Sandbox vs agent mode comparison
| Sandbox mode | Agent mode | |
|---|---|---|
| Env vars | KEYSTONE_SANDBOX_ID + KEYSTONE_API_KEY (server-injected) | KEYSTONE_API_KEY only |
| Endpoint | POST /v1/sandboxes/:id/trace | POST /v1/traces |
| Tenant key | sandbox_id + api_key_id | api_key_id (sandbox_id null) |
| Use case | Experiments, CI, regression runs | Prod, staging, real traffic |
| Billed to | Sandbox's team (metadata stamped at create) | API key's billing owner |
| Dashboard view | Experiment detail (per-scenario) | Traces tab (filtered by API key) |
The two never mix in views — experiment-scoped queries ignore agent-mode rows; the Traces tab filters out sandbox-bound rows. Prod traffic doesn't pollute experiment metrics.
Custom span scoping
For a hosted SaaS where each customer has their own API key, agent mode automatically segregates traces by tenant:
// Customer A's traffic uses key_a
const ksA = new Keystone({ apiKey: "ks_live_customerA_xxx" });
const openaiA = ksA.wrap(new OpenAI());
// Customer B's traffic uses key_b
const ksB = new Keystone({ apiKey: "ks_live_customerB_yyy" });
const openaiB = ksB.wrap(new OpenAI());
// Each customer's traces are scoped to their own dashboard.This is the multi-tenant pattern: one Keystone account per customer, one Keystone instance per request, each with the right key.
CI / staging integration
Agent mode shines for environments where running full sandbox evals is too slow or too expensive:
- CI smoke tests. Fire 1–2 real agent calls, get traces back, manually inspect.

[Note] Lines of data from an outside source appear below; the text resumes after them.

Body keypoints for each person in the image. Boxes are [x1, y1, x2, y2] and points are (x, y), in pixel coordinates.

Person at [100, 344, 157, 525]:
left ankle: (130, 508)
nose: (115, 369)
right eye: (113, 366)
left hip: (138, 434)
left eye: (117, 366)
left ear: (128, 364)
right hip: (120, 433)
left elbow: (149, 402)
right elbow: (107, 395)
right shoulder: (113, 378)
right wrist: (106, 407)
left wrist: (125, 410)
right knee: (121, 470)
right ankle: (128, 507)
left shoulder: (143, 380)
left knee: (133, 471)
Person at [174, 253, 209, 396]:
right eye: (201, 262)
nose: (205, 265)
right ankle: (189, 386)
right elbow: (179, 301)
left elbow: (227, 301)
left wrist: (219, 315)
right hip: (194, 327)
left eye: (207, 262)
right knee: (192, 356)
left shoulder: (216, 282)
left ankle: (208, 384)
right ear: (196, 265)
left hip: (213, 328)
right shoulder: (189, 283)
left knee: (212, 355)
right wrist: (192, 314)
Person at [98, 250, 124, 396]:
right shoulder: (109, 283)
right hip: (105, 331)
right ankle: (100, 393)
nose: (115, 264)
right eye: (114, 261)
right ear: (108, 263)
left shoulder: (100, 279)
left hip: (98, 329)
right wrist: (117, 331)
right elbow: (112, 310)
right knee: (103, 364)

- Staging. Real users, real traffic, full observability — without the sandbox round-trip.
- Production canaries. Roll out a new agent version to 1% of traffic; compare its trace metrics to the 99% baseline.
Use API keys to segment:
# Production
export KEYSTONE_API_KEY=ks_live_prod_xxx
# Staging
export KEYSTONE_API_KEY=ks_live_staging_xxx
# Canary
export KEYSTONE_API_KEY=ks_live_canary_xxxThe dashboard's API-key filter lets you compare traces across all three.
Dashboard filters
In the Traces tab, common filters:
- API key — segment by environment / customer.

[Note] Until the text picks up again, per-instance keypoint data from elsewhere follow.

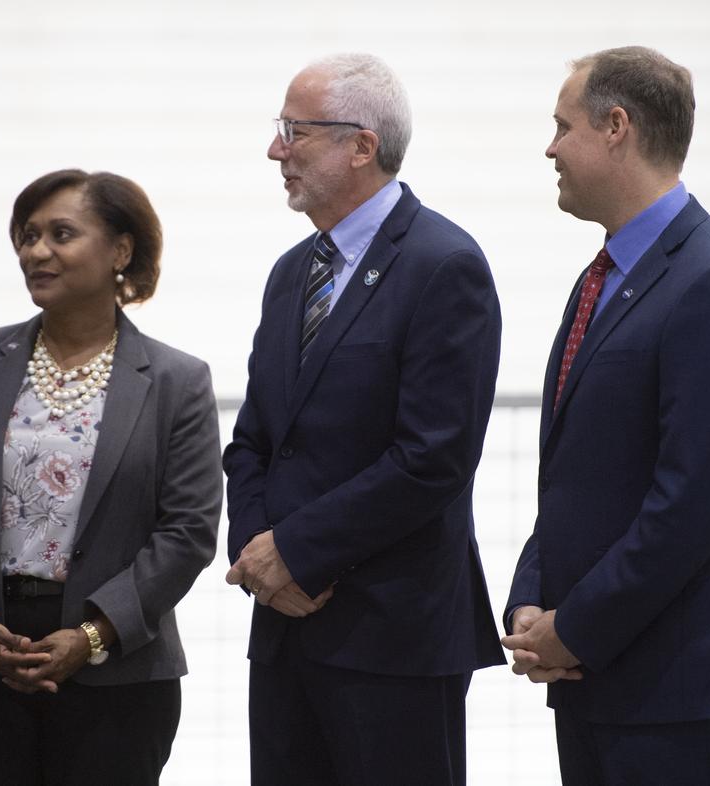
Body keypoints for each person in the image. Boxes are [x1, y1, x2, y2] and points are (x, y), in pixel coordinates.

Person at [501, 46, 710, 785]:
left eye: (563, 127)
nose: (551, 147)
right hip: (597, 676)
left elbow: (687, 506)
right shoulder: (604, 278)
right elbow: (574, 472)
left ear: (616, 127)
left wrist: (575, 627)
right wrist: (533, 600)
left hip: (677, 689)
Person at [222, 53, 505, 785]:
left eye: (295, 132)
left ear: (361, 144)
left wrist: (297, 552)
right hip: (285, 627)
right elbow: (255, 440)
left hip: (393, 640)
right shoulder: (292, 273)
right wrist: (259, 557)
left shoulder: (445, 265)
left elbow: (432, 458)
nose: (275, 150)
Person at [0, 168, 221, 786]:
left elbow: (187, 532)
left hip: (118, 667)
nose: (36, 252)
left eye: (61, 233)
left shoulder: (176, 382)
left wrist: (93, 634)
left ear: (121, 252)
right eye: (27, 236)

- Time range — last hour / last 24h / custom.
- Model — pick from
cost.model. - Tool — only traces that called a specific tool.

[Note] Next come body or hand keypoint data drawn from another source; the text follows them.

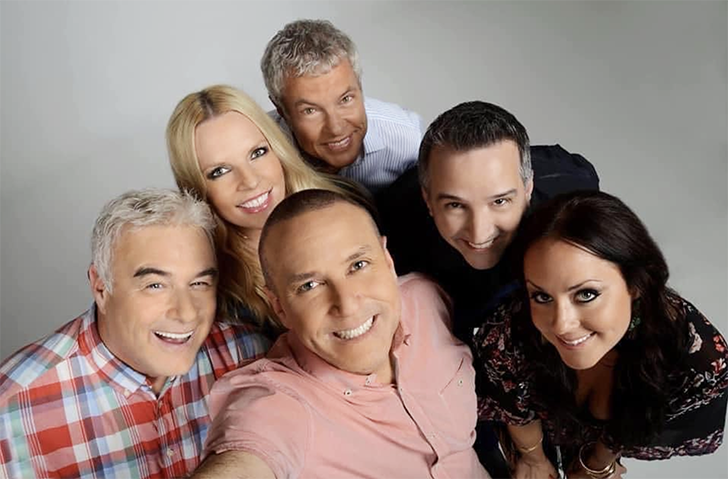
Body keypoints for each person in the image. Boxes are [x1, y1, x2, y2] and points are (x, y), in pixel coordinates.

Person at [191, 189, 490, 478]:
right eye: (309, 286)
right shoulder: (277, 403)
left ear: (388, 262)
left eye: (358, 265)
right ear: (279, 307)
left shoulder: (425, 300)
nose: (346, 305)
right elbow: (247, 454)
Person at [377, 100, 600, 478]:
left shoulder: (571, 194)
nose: (480, 232)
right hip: (460, 346)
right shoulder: (396, 223)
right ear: (428, 200)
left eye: (500, 201)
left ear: (528, 188)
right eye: (455, 205)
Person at [0, 189, 269, 479]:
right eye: (155, 285)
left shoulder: (251, 357)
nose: (186, 313)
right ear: (101, 288)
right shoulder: (11, 411)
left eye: (199, 284)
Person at [474, 190, 728, 479]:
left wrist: (597, 463)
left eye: (586, 294)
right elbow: (512, 407)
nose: (561, 325)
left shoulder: (697, 364)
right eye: (542, 296)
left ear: (636, 285)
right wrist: (533, 459)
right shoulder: (508, 335)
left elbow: (634, 424)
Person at [167, 84, 354, 334]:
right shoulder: (219, 297)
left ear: (277, 149)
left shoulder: (349, 202)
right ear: (197, 189)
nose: (250, 181)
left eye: (257, 153)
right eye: (219, 171)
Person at [261, 19, 423, 193]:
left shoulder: (408, 139)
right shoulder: (258, 150)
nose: (336, 128)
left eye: (345, 99)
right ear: (281, 110)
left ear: (360, 87)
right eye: (310, 110)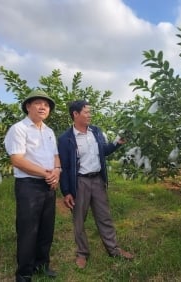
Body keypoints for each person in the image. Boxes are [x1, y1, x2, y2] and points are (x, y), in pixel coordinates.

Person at [58, 100, 134, 269]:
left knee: (104, 216)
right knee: (79, 219)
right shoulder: (65, 139)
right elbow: (63, 166)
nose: (90, 115)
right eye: (86, 112)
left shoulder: (96, 132)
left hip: (97, 180)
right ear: (75, 114)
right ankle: (82, 253)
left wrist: (116, 144)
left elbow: (103, 152)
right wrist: (66, 192)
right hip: (79, 182)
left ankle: (113, 250)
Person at [4, 90, 61, 282]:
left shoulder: (49, 131)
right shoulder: (19, 129)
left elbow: (55, 156)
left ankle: (41, 265)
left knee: (46, 228)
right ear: (28, 106)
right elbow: (17, 160)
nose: (43, 107)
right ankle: (24, 274)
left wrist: (57, 171)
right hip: (28, 185)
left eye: (46, 104)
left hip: (48, 185)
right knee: (28, 230)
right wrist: (46, 174)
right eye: (38, 103)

- Status — only errored traces (find production failures).
- Cost > X — only expensive traces (find cost runaways).
- Duration > X — only slow traces (find latency outliers).
Tying agent-mode traces back to evals
The natural workflow:
- In prod (agent mode). A user reports a bug. Find the trace in the Traces tab.
- Save the input. Copy the prompt, the tool definitions, and the expected output.
- Add to a regression dataset.
ks.datasets.add_records(...)— see Datasets. - Run as eval (sandbox mode). Build a spec that drives the dataset and asserts the right behavior. Now this prod bug has a permanent test case.
Every prod bug becomes a regression test. The two-mode design is what makes that easy.
What it doesn't do
- Doesn't enforce invariants. Agent mode is observability-only. Use sandbox mode + invariants for "did this go right" checks.
- Doesn't snapshot state. No filesystem snapshot, no audit log. Agent mode just collects LLM call + custom span events.
- Doesn't gate deploys. It's not a CI tool — you'd need experiment runs (sandbox mode) for that.
- Doesn't rate-limit your traffic. The SDK posts events fire-and-forget; if Keystone is down, your agent keeps running.
Privacy and data residency
In agent mode, the SDK sends:
- LLM request body (truncated to ~4KB)
- LLM response body (truncated to ~4KB)
- Token counts and cost
- Tool names and arguments (truncated)
- Span timing and status
It does not send:
- Full unredacted prompts beyond the truncation cap
- Streaming chunks individually (only the accumulated final state)
- Anything from outside the wrapped LLM call (no env, no filesystem)
Self-hosted Keystone deployments can pin all this to your own infrastructure. For Polarity-hosted, data is encrypted in transit and at rest; retention defaults to 30 days (Free) / 6 months (Pro) / 2 years (Enterprise).
For sensitive prompts, either use self-hosted or pre-redact in your application before the SDK sees them.